Photo de profil de ISABELLE LUCK
220 points
Incontournable
Médecine générale
il y a 1 an
Insinuerait-il que le MG freine l'accès au soin ? Il est pourtant, en théorie, le médecin de premier recours et il a son réseau de correspondants qui, s'ils sont fiables, peuvent être joints directement en cas de demande vraiment urgente (d'ailleurs une ESP ne serait-elle pas un réseau de soins déjà existant ? Pourquoi réinventer ce qui existe déjà ?) On peut renvoyer l'argument : le frein ne pourrait-il pas exister : 1) chez certains spécialistes qui ont des délais de RV à plus de 6 mois, parfois sans laisser trop de disponibilité pour les RV vraiment urgents car leurs agendas sont déjà complets pour les soins programmés et ceux sans adressage ? 2) aux hôpitaux, dont les standardistes débordés ont un taux de décroché ''escargotique '' et qui ne proposent pas de ligne directe pour les contacts entre médecins (réussir à joindre un hospitalier pour un avis est aléatoire et le fruit d'un vrai parcours du combattant pour un généraliste) ? 3) enfin, au manque de lits dans les services hospitaliers ? La justification d'hospitaliser un patient, pourtant confirmée par le spécialiste, se solde en général par un ''Envoyez-le aux urgences, je n'ai pas de lit", avec parfois un renvoi du malade chez lui par les urgences... La seule solution est d'enrayer cette pénurie de médecins, de lits et de paramédicaux hospitaliers, de faire confiance et donner priorité aux généralistes adresseurs. Derniers points, le dermatologue n'est pas en accès direct, le pneumologue qui voit un infarctus appelle le 15 comme tout médecin, et les IPA ne soulageront pas vraiment le généraliste qui devra de toute façon gérer les arrêts de travail, et qui, en cas de retour du patient pour complication de sa pathologie chronique, le connaîtra beaucoup moins bien...

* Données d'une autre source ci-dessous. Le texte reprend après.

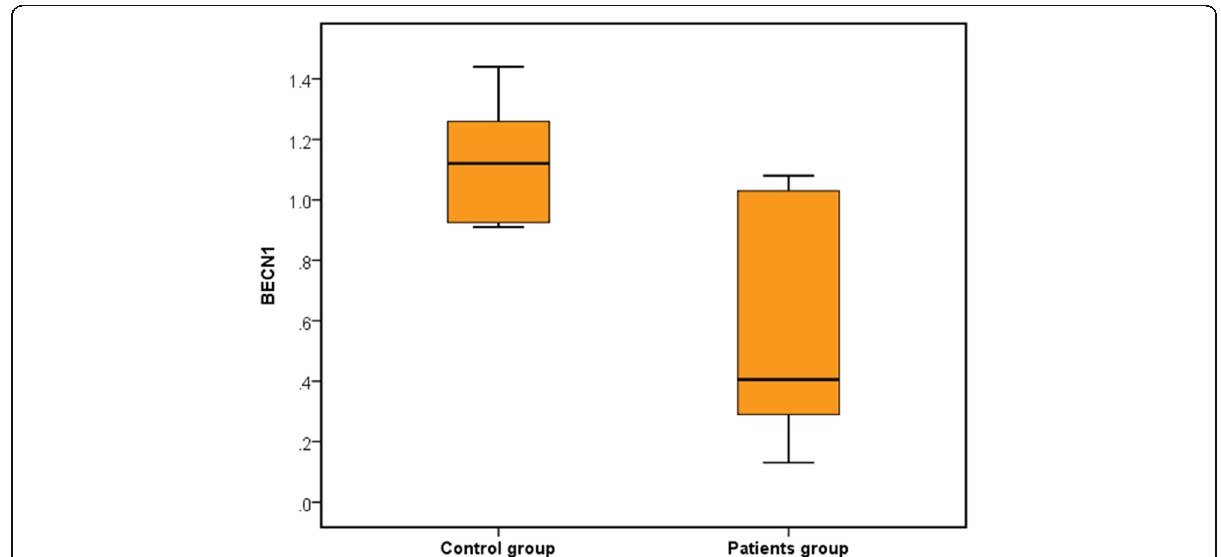
Fig. 1 Comparing the median of BECN1 gene expression of AML patients and the control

Photo de profil de JEAN CLAUDE LAMBERT
200 points
Incontournable
Médecine légale et expertises médicales
il y a 1 an
Une fois de plus il y aura incompréhension. Certes il n'y a pas assez de médecin mais il faut savoir que le nombre de médecin par habitant est légèrement inférieur aux USA et que le système fonctionne très bien et il est rapide. Tout d'abord le métier de médecin est de faire un diagnostic c à d qu'il faut interroger, examiner les patients puis faire une ébauche de diagnostic et non pas comme le font certains du tri vers les spécialistes; l'imagerie à tour de bras. Protection juridique ? faux car si vous adressez un patient pour une imagerie qui aura lieu 3 mois plus tard sans diagnostic et qu'il apparaît une complication vous serez lourdement condamné. Il y a des critères diagnostiques et des protocoles de prise en charge, il faut les appliquer et n'envoyer chez le spécialiste que ce qui est difficile ou une prise en charge lourde. On voit trop de patients avec de multiples imageries, des avis dans tous les domaines alors qu'un simple examen clinique et des questions appropriées auraient évité toutes ces dépenses et surtout toutes les angoisses du patient en attente d'un diagnostic......Le bobologie aux IDE formées, le diagnostic aux MG, les pathologies lourdes aux spécialistes et hôpitaux. L'état et la sécu feraient mieux de s'occuper des indemnités journalière et de rémunérer les médecins au service rendu et non pas les payer de façon misérable entraînant une multiplication des actes par exemple (MG et Spé compris).